- Recorded data
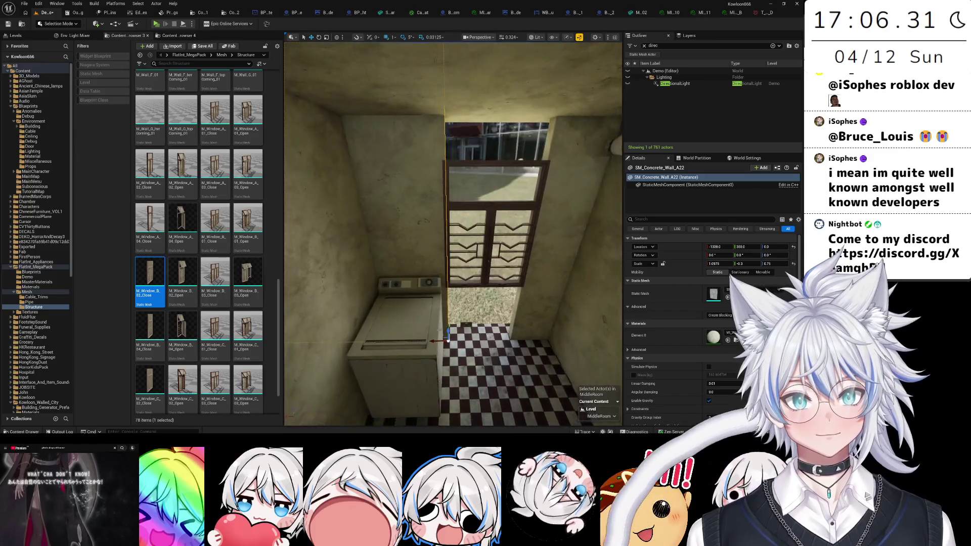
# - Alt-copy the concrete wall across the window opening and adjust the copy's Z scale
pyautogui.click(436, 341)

--

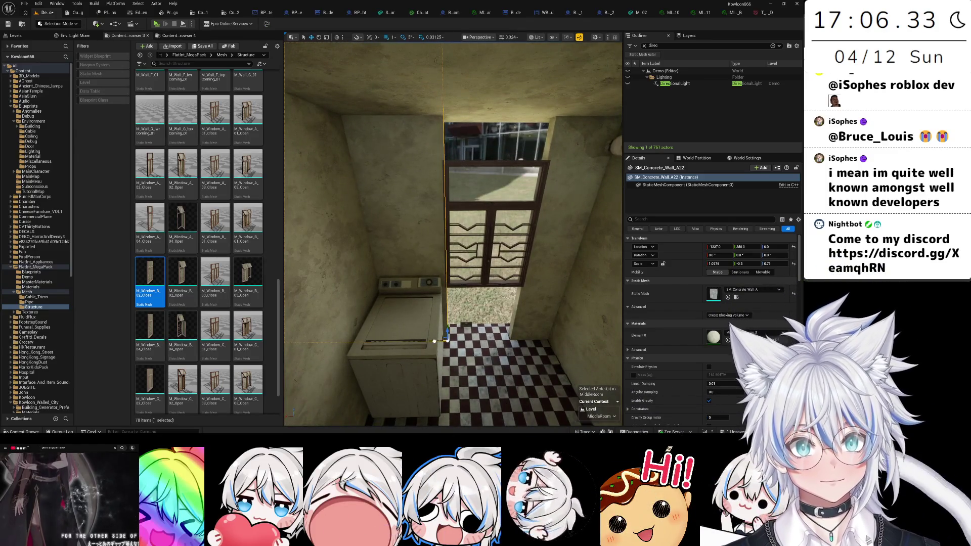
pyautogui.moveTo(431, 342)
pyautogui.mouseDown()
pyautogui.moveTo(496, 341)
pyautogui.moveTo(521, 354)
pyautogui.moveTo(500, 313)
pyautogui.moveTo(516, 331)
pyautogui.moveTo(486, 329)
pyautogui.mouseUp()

- What is expected
Your task is to restate, word for word, only those lines above that fall between the line holding "pyautogui.moveTo(516, 331)" and the line holding "pyautogui.mouseUp()", inclusive.

- Answer section
pyautogui.moveTo(516, 331)
pyautogui.moveTo(486, 329)
pyautogui.mouseUp()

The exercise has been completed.